[Element region listings]
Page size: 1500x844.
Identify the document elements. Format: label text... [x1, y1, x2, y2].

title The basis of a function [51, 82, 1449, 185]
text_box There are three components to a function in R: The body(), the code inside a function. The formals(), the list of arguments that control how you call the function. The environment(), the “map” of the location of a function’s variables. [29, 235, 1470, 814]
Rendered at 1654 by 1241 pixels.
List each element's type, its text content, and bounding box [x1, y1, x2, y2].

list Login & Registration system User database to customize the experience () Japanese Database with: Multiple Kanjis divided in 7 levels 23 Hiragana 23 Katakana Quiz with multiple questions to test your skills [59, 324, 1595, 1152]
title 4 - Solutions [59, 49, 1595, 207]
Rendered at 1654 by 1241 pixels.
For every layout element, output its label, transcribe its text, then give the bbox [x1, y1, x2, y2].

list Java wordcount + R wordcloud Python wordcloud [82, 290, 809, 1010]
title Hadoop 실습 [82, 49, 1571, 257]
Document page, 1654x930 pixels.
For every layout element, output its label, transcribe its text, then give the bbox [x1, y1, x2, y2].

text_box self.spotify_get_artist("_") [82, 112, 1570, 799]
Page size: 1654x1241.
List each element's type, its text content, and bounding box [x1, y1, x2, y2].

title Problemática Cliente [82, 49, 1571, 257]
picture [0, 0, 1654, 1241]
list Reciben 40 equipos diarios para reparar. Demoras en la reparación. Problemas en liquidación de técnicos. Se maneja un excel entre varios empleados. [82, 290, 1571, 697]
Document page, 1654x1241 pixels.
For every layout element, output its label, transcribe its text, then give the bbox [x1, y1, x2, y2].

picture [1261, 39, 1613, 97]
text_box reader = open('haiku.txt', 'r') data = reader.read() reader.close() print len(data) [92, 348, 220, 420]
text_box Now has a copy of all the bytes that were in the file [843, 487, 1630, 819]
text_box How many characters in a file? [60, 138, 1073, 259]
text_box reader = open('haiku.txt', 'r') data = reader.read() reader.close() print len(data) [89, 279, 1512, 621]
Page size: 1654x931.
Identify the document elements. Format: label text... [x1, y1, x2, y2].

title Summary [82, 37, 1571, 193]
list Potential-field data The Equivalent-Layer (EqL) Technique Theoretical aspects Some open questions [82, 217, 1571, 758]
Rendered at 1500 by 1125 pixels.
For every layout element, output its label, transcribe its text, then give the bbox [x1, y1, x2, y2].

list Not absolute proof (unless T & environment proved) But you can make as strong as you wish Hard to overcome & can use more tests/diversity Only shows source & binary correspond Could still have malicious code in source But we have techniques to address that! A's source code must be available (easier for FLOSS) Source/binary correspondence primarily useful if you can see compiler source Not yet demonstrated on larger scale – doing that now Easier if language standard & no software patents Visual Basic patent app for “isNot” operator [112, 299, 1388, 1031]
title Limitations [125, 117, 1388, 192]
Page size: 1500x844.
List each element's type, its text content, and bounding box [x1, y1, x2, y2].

» STATED PROBLEM
Repeat every line of the rows above word for word.

» SOLUTION BELOW
Page size: 1500x844.
Identify the document elements. Format: label text... [x1, y1, x2, y2].

title The basis of a function [51, 82, 1449, 185]
text_box There are three components to a function in R: The body(), the code inside a function. The formals(), the list of arguments that control how you call the function. The environment(), the “map” of the location of a function’s variables. [29, 235, 1470, 814]
Rendered at 1654 by 1241 pixels.
List each element's type, its text content, and bounding box [x1, y1, x2, y2].

list Login & Registration system User database to customize the experience () Japanese Database with: Multiple Kanjis divided in 7 levels 23 Hiragana 23 Katakana Quiz with multiple questions to test your skills [59, 324, 1595, 1152]
title 4 - Solutions [59, 49, 1595, 207]
Rendered at 1654 by 1241 pixels.
For every layout element, output its label, transcribe its text, then give the bbox [x1, y1, x2, y2].

list Java wordcount + R wordcloud Python wordcloud [82, 290, 809, 1010]
title Hadoop 실습 [82, 49, 1571, 257]
Document page, 1654x930 pixels.
For every layout element, output its label, transcribe its text, then give the bbox [x1, y1, x2, y2].

text_box self.spotify_get_artist("_") [82, 112, 1570, 799]
Page size: 1654x1241.
List each element's type, its text content, and bounding box [x1, y1, x2, y2].

title Problemática Cliente [82, 49, 1571, 257]
picture [0, 0, 1654, 1241]
list Reciben 40 equipos diarios para reparar. Demoras en la reparación. Problemas en liquidación de técnicos. Se maneja un excel entre varios empleados. [82, 290, 1571, 697]
Document page, 1654x1241 pixels.
For every layout element, output its label, transcribe its text, then give the bbox [x1, y1, x2, y2].

picture [1261, 39, 1613, 97]
text_box reader = open('haiku.txt', 'r') data = reader.read() reader.close() print len(data) [92, 348, 220, 420]
text_box Now has a copy of all the bytes that were in the file [843, 487, 1630, 819]
text_box How many characters in a file? [60, 138, 1073, 259]
text_box reader = open('haiku.txt', 'r') data = reader.read() reader.close() print len(data) [89, 279, 1512, 621]
Page size: 1654x931.
Identify the document elements. Format: label text... [x1, y1, x2, y2].

title Summary [82, 37, 1571, 193]
list Potential-field data The Equivalent-Layer (EqL) Technique Theoretical aspects Some open questions [82, 217, 1571, 758]
Rendered at 1500 by 1125 pixels.
For every layout element, output its label, transcribe its text, then give the bbox [x1, y1, x2, y2].

list Not absolute proof (unless T & environment proved) But you can make as strong as you wish Hard to overcome & can use more tests/diversity Only shows source & binary correspond Could still have malicious code in source But we have techniques to address that! A's source code must be available (easier for FLOSS) Source/binary correspondence primarily useful if you can see compiler source Not yet demonstrated on larger scale – doing that now Easier if language standard & no software patents Visual Basic patent app for “isNot” operator [112, 299, 1388, 1031]
title Limitations [125, 117, 1388, 192]
Page size: 1500x844.
List each element's type, its text content, and bounding box [x1, y1, x2, y2].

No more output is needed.